First, ADC metrics depend on the imaging protocol itself. It is well known that the protocol is not constant, but has to be optimized for the specific scenario. For instance, if a dedicated examination of the upper abdomen is required, parameters will necessarily differ from our protocol. For instance, more b-values will be chosen in this case [14], whereas a dedicated breast MRI [15] or even a WB DWI protocol will require different settings [3].

Yet, even in the given WB imaging scenario, different protocols coexist. Accordingly, some research teams favour the use of high b-values for this purpose, and skip low values below 200 for WB MRI [13]. In this scenario, the ADC value is, again, likely to be different from our data.

Future investigations should assess to what degree differences between PPMs are present, if DWI protocols are altered. Special attention should be paid to the comparison of ADC values derived only from the high-b-value signal intensities.

Second, there is no single way to document the results of ROI measurement. As the latter sums up the ADC values of every pixel within the given ROI, many metrics can be used for this purpose. These include minimum-ADC, maximum-ADC or histogram analysis. However, in clinical practice, the mean ADC value within the ROI is typically used [15]. This is why we chose this approach.

If the method of ROI analysis is changed, differences between the PPMs might also be altered. This is likely if a pixel-by-pixel comparison is performed between ADC metrics derived from various PPMs. As this approach is particularly capable of highlighting outlier values, it should be investigated in future studies.

Third, repeatability of DWI measurements is a limitation in itself.

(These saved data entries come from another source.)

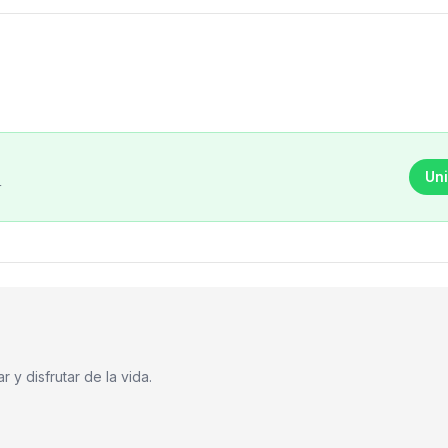
Uni
r
 y disfrutar de la vida.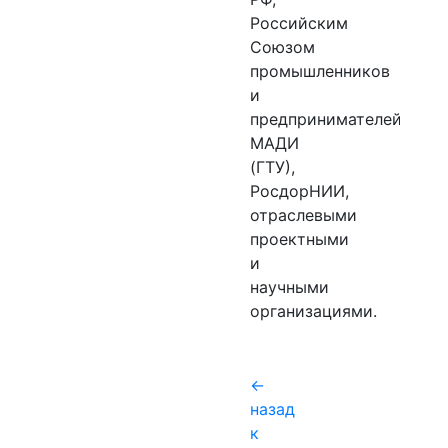
Российским
Союзом
промышленников
и
предпринимателей,
МАДИ
(ГТУ),
РосдорНИИ,
отраслевыми
проектными
и
научными
организациями.
назад
к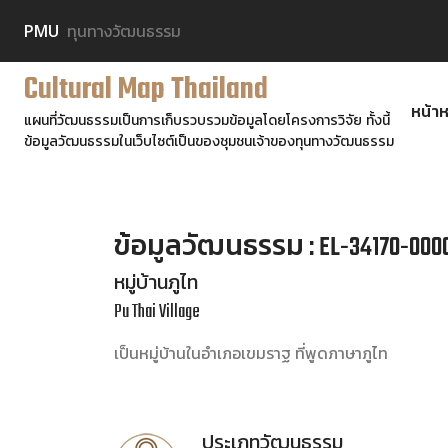
PMU
ทุนทางวัฒนธรรม
Cultural Map Thailand
หน้าห
แผนที่วัฒนธรรมเป็นการเก็บรวบรวมข้อมูลโดยโครงการวิจัย ทั้งนี้
ข้อมูลวัฒนธรรมในเว็บไซต์เป็นของชุมชนเจ้าของทุนทางวัฒนธรรม
ข้อมูลวัฒนธรรม : EL-34170-000
หมู่บ้านภูไท
Pu Thai Village
เป็นหมู่บ้านในอำเภอเขมราฐ ที่พูดภาษาภูไท
ประเภทวัฒนธรรม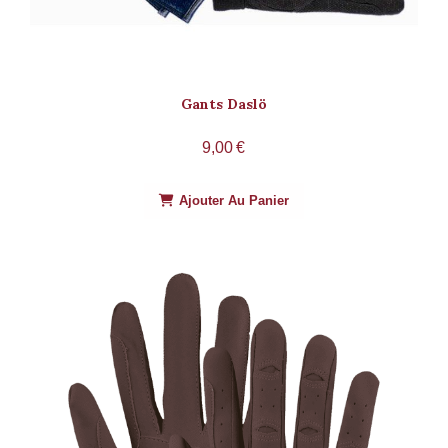
Gants Daslö
9,00
€
Ajouter Au Panier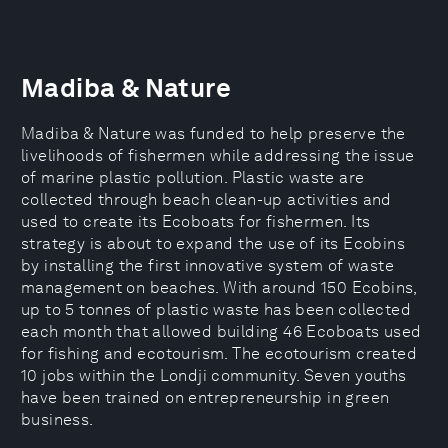
Madiba & Nature
Madiba & Nature was funded to help preserve the
livelihoods of fishermen while addressing the issue
of marine plastic pollution. Plastic waste are
collected through beach clean-up activities and
used to create its Ecoboats for fishermen. Its
strategy is about to expand the use of its Ecobins
by installing the first innovative system of waste
management on beaches. With around 150 Ecobins,
up to 5 tonnes of plastic waste has been collected
each month that allowed building 46 Ecoboats used
for fishing and ecotourism. The ecotourism created
10 jobs within the Londji community. Seven youths
have been trained on entrepreneurship in green
business.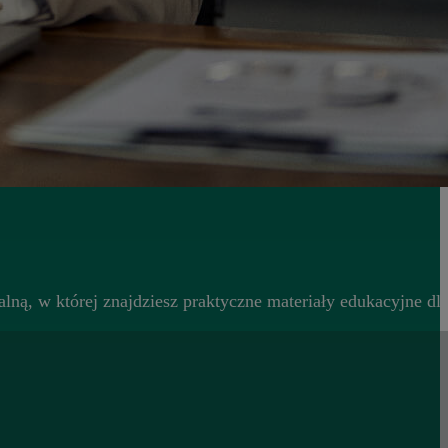
lną, w której znajdziesz praktyczne materiały edukacyjne d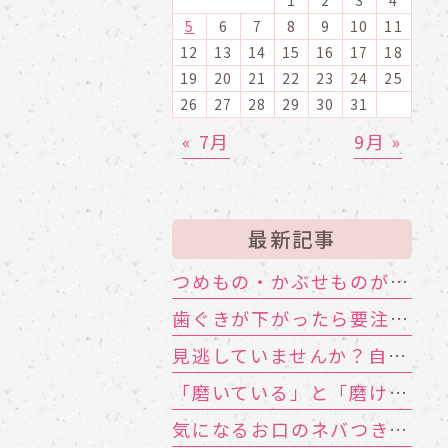
5
6
7
8
9
10
11
12
13
14
15
16
17
18
19
20
21
22
23
24
25
26
27
28
29
30
31
« 7月
9月 »
最新記事
つめもの・かぶせものが外れる！ その寿命と原因は？
歯ぐきが下がったら要注意！大人に多い根元むし歯
見逃していませんか？自分や家族のお口の機能低下のサイン
「磨いている」と「磨けている」は別物!?歯ブラシが届かない汚れの対策
気になるお口のネバつき、放置しても大丈夫？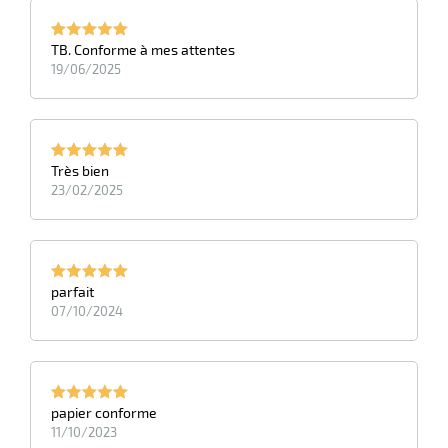
r
TB. Conforme à mes attentes
iel
19/06/2025
oyage
r
erie
pement
ot
x
r
Très bien
ène
its
23/02/2025
agement
retien
ssionnel
ction
duelle
ments
parfait
ssures
07/10/2024
papier conforme
11/10/2023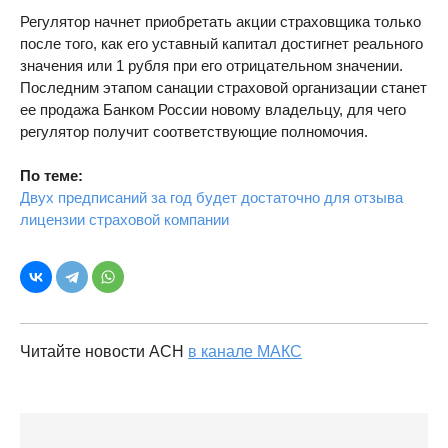
Регулятор начнет приобретать акции страховщика только
после того, как его уставный капитал достигнет реального
значения или 1 рубля при его отрицательном значении.
Последним этапом санации страховой организации станет
ее продажа Банком России новому владельцу, для чего
регулятор получит соответствующие полномочия.
По теме:
Двух предписаний за год будет достаточно для отзыва
лицензии страховой компании
Читайте новости АСН
в канале МАКС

Thus, during serial measurements of a given pathology, ADC values will not be constant and will necessarily scatter. Even if all other ‘confounding factors’ – including the PPM itself – are set as constant, the repeatability ADC values will not be perfect. This effect has been reported by [11].

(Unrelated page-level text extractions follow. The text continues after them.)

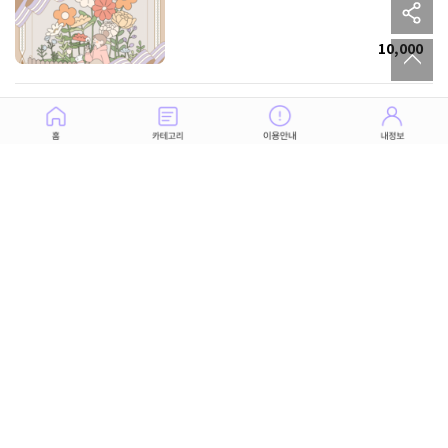
sh
to
10,000
바로 옆에 있어요! 당신을 사랑하는 이성의
얼굴
10,000
사상 초유의 점술! 두 사람의 완전 궁합과
숨겨진 속마음
12,500
당신의 다음 연인, 일곱 가지 특징과 사랑의 길
안내
12,500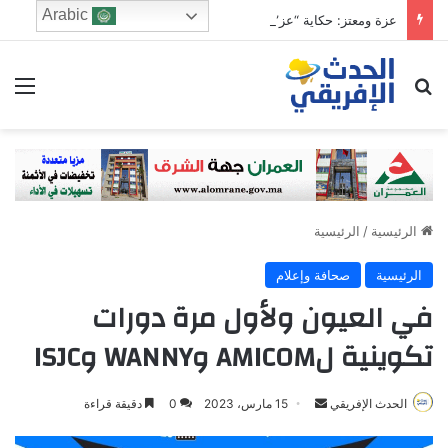
Arabic
عزة ومعتز: حكاية “عز” في غمار شارع المُعزفي قلب القاهرة التي لا تنام
ابحث عن
الق
الرئيسية
/
الرئيسية
الرئيسية
صحافة وإعلام
في العيون ولأول مرة دورات
تكوينية لAMICOM وWANNY وISJC
Send
الحدث الإفريقي
15 مارس، 2023
0
دقيقة قراءة
an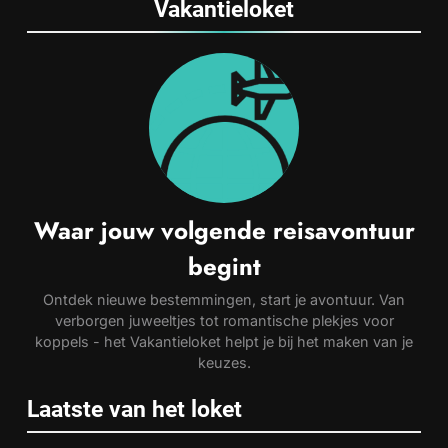
Vakantieloket
Waar jouw volgende reisavontuur
begint
Ontdek nieuwe bestemmingen, start je avontuur. Van
verborgen juweeltjes tot romantische plekjes voor
koppels - het Vakantieloket helpt je bij het maken van je
keuzes.
Laatste van het loket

Certainly, such considerations limit the literal translation of our results into clinical practice. However, we did not aim to establish ‘the optimal PPM’. In fact, the aim of our study was to demonstrate that “PPM has an impact on ADC values”. Even if absolute differences between PPMs change due to altered study protocols, this key point will certainly hold true.

Conclusion

Post-processing of raw DWI data and calculation of the ADC is a delicate act and depends on the choice of the post-processing algorithms. We observed significantly different mean ADC values between all of the four algorithms tested, and demonstrated substantial intra-individual differences on a case-by-case basis, leading to a mean CV of 7.2 %. As the widespread clinical application of quantitative DWI is constantly increasing, MR radiologists should be aware of this phenomenon.